Until just two months ago, Prime Minister Benjamin Netanyahu of Israel suggested he would not allow the Fordo plant to go into operation, warning that once it did Iran would have begun to enter a “zone of immunity” where it could produce nuclear fuel without fear of an Israeli strike. Israel does not possess the bunker-busting bombs that would be needed to destroy the facility, though the United States does have one weapon that can do the job: the “massive ordnance penetrator” that just entered the American arsenal.
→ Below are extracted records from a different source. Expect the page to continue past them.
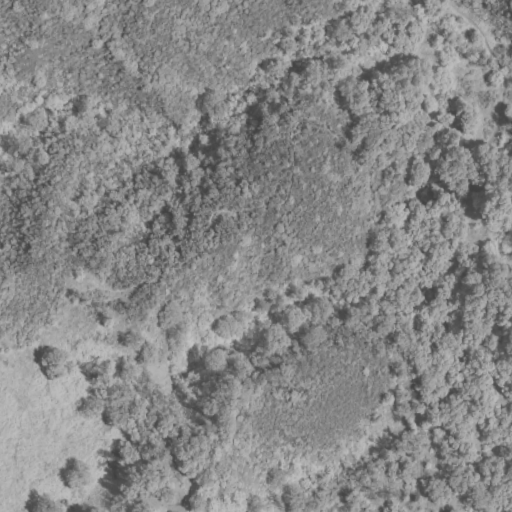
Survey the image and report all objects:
road: (451, 177)
road: (198, 504)
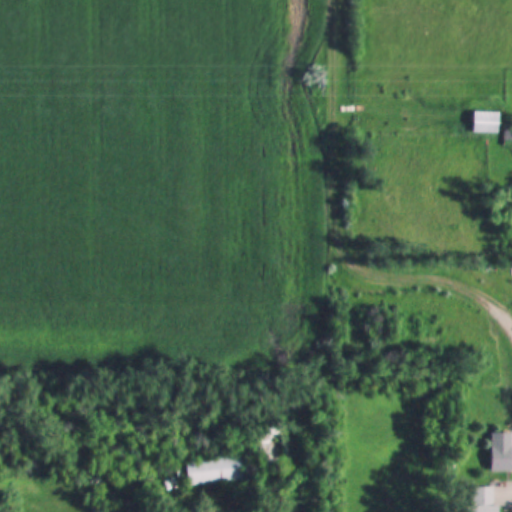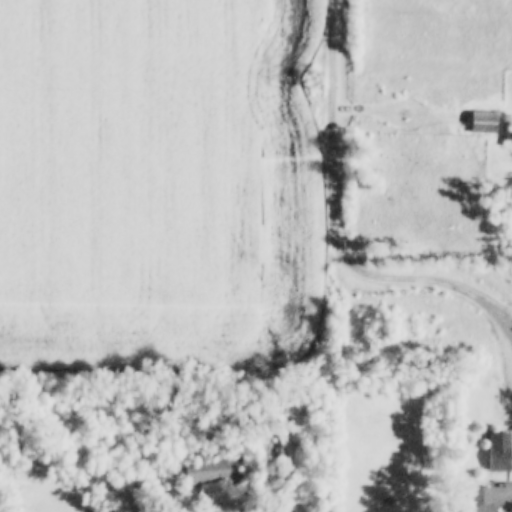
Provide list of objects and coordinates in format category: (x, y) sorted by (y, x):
power tower: (312, 77)
building: (485, 123)
building: (507, 133)
road: (336, 143)
crop: (157, 178)
road: (447, 282)
building: (215, 471)
building: (482, 499)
In September, however, Israeli officials suddenly stopped using the “zone of immunity” phrase, and Mr. Netanyanu told the United Nations that he could wait until late spring before any taking military action, saying that was when Iran would be on the cusp of the ability to produce a bomb. European and American officials interpreted that announcement as evidence that Mr. Netanyahu concluded that Israel could not get through the more than 200 feet of rock over the Fordo plant without American help.
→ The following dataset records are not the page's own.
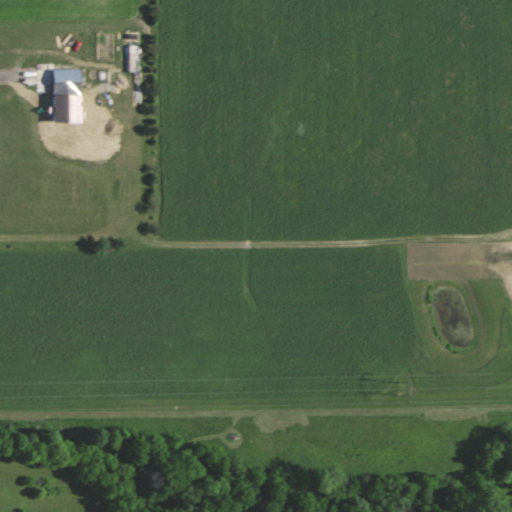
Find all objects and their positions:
road: (18, 75)
building: (60, 82)
power tower: (396, 387)
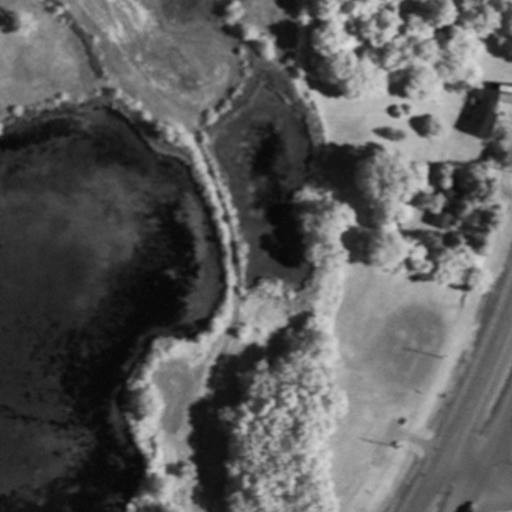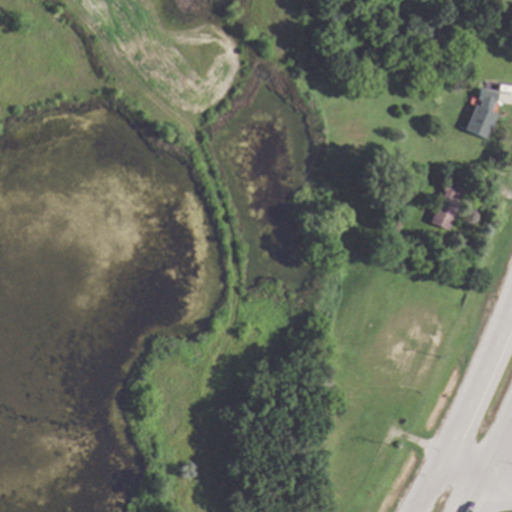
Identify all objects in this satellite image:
crop: (170, 48)
building: (422, 86)
building: (480, 113)
building: (480, 114)
building: (444, 205)
building: (397, 225)
road: (465, 407)
road: (487, 460)
road: (476, 474)
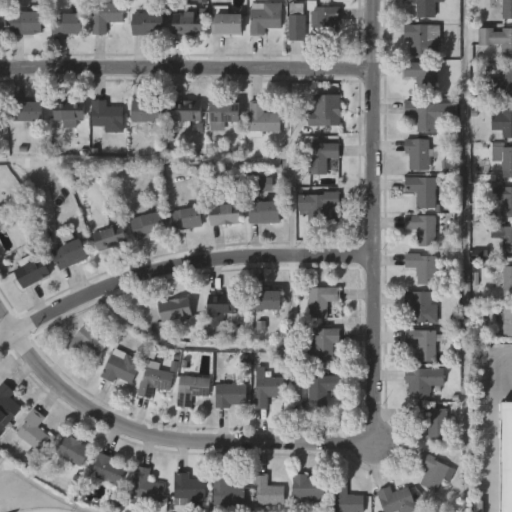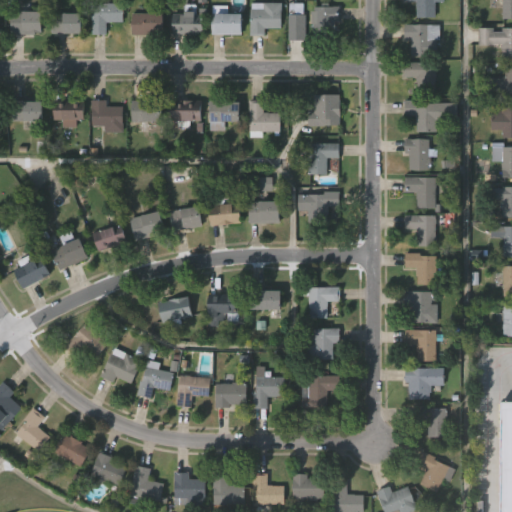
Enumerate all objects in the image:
building: (248, 3)
building: (426, 7)
building: (419, 9)
building: (508, 9)
building: (504, 10)
building: (313, 13)
building: (107, 15)
building: (266, 16)
building: (26, 20)
building: (227, 20)
building: (68, 22)
building: (309, 22)
building: (149, 23)
building: (189, 23)
building: (0, 32)
building: (424, 38)
building: (497, 39)
building: (420, 40)
building: (504, 44)
building: (101, 57)
building: (260, 59)
building: (183, 63)
building: (221, 63)
building: (21, 64)
building: (62, 65)
building: (143, 65)
building: (304, 65)
road: (187, 66)
building: (423, 75)
building: (418, 80)
building: (495, 81)
building: (499, 88)
building: (326, 110)
building: (30, 111)
building: (66, 111)
building: (143, 111)
building: (186, 111)
building: (224, 113)
building: (431, 113)
building: (417, 114)
building: (108, 116)
building: (263, 119)
building: (503, 120)
building: (500, 126)
building: (0, 128)
building: (181, 151)
building: (23, 152)
building: (142, 152)
building: (321, 152)
building: (64, 153)
building: (419, 153)
building: (219, 155)
building: (426, 155)
building: (322, 156)
building: (102, 157)
building: (503, 157)
building: (257, 161)
building: (500, 162)
building: (424, 191)
building: (412, 194)
building: (316, 198)
building: (500, 200)
building: (505, 202)
building: (319, 204)
building: (225, 211)
building: (265, 212)
building: (187, 218)
building: (148, 225)
road: (375, 226)
building: (424, 228)
building: (417, 232)
building: (111, 237)
building: (503, 237)
building: (501, 241)
building: (313, 244)
building: (259, 253)
building: (70, 254)
building: (220, 255)
building: (181, 259)
building: (143, 266)
building: (423, 267)
road: (180, 269)
building: (418, 269)
building: (29, 270)
building: (105, 278)
building: (501, 280)
building: (508, 281)
building: (65, 295)
building: (321, 299)
building: (264, 300)
building: (422, 306)
building: (224, 308)
building: (418, 308)
building: (176, 311)
building: (27, 314)
building: (506, 320)
building: (505, 321)
building: (88, 340)
building: (261, 341)
building: (317, 341)
building: (425, 342)
building: (323, 343)
road: (230, 348)
building: (217, 349)
building: (416, 349)
building: (171, 350)
building: (505, 362)
building: (122, 367)
building: (155, 379)
building: (425, 379)
building: (83, 383)
building: (318, 384)
building: (418, 384)
building: (264, 387)
building: (190, 389)
building: (319, 390)
building: (231, 393)
building: (8, 402)
building: (116, 408)
building: (435, 417)
building: (150, 420)
building: (418, 423)
building: (262, 428)
building: (33, 430)
building: (187, 430)
building: (315, 431)
road: (493, 432)
building: (226, 436)
road: (154, 439)
building: (5, 446)
building: (73, 449)
building: (507, 457)
building: (429, 462)
building: (109, 468)
building: (27, 469)
building: (435, 470)
building: (503, 476)
building: (147, 486)
building: (309, 486)
building: (190, 488)
building: (268, 489)
building: (228, 490)
building: (68, 491)
road: (464, 493)
building: (347, 498)
building: (399, 499)
building: (101, 504)
building: (426, 504)
building: (137, 509)
park: (40, 510)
The prospect of a renewed round of diplomacy may explain the pace of activity at the underground site. The fact that the Fordo plant is approaching full operation, shortening the amount of time it would need to build a weapon, gives Iran added ability to exert pressure on the United States and its allies. “When slapped with new sanctions,” said Mark Fitzpatrick, a former State Department official who now studies the Iranian program at the International Institute for Strategic Studies in London, “Iran typically likes to pick up the pace of its enrichment work to try to show that it can’t be pressured into submission.”
The installation of the last centrifuges at Fordo represents a milestone for the Iranians that the Obama administration hoped to avoid. In September 2009, Mr. Obama, along with the leaders of Britain and France, revealed the existence of the site, in an effort to galvanize international efforts to stop Iran’s program. His top national security aides predicted that the public exposure would force Iran to abandon the plant.
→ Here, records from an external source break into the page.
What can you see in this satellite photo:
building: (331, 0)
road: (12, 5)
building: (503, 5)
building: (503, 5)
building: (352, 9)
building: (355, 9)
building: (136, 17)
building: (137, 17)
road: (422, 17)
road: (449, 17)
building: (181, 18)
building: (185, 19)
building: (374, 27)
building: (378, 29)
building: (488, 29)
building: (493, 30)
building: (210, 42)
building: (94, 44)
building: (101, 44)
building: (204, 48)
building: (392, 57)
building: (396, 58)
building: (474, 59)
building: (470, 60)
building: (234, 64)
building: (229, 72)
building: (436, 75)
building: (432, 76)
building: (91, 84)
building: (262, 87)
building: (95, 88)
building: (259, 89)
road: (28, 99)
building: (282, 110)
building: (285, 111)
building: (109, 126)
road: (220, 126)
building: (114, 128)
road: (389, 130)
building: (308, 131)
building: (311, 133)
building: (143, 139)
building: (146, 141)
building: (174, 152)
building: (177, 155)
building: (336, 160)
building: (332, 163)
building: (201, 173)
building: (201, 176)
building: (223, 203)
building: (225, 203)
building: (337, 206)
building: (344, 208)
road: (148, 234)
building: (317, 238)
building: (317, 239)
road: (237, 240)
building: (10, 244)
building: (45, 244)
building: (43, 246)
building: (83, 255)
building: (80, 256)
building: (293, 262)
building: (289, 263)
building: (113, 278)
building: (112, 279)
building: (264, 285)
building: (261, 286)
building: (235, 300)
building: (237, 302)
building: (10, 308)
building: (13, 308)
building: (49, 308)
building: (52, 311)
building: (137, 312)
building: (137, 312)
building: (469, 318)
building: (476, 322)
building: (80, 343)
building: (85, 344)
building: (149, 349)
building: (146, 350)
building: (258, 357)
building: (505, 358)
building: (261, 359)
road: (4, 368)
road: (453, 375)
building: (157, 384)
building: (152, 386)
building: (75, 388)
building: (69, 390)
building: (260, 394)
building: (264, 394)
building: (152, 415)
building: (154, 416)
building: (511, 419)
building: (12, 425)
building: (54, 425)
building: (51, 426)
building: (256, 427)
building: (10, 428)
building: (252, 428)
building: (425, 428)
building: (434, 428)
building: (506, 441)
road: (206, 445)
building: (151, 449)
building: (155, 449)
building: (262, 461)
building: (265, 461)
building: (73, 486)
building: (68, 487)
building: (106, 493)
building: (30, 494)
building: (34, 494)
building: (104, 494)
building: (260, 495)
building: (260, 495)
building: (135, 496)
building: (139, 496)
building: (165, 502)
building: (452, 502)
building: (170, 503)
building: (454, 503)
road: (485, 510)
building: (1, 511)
While that did not happen, a senior administration official said Thursday that the exposure of the plant’s existence three years ago “eliminated its use as a ‘sneak out’ venue,” because it forced Iran to allow inspectors inside the facility. “Sneak out” is a phrase that connotes covert production of bomb fuel, while “break out” is used to describe a race for a bomb. Mr. Obama, in the Monday debate, insisted that “we have a sense of when they would get breakout capacity,” a phrase that left many thinking that was the line he would not let Iran cross.
While the plant is not yet fully running — fewer than half of all its centrifuges are spinning out enriched uranium — Iran could have it doing so within months, officials say. Fordo is designed to make “medium enriched” fuel that is relatively close to bomb grade, and American officials worry that, in a relatively short amount of time, that fuel could be converted to a type suitable for weapons. But as Mr. Vietor noted, with inspectors visiting, “We are in a position to closely observe Iran’s program and detect any effort by Iran to begin production of weapons-grade uranium.”
In August, the International Atomic Energy Agency said Fordo was roughly three-quarters complete, and that Iran had installed 2,140 centrifuges there, a doubling since a previous report three months before.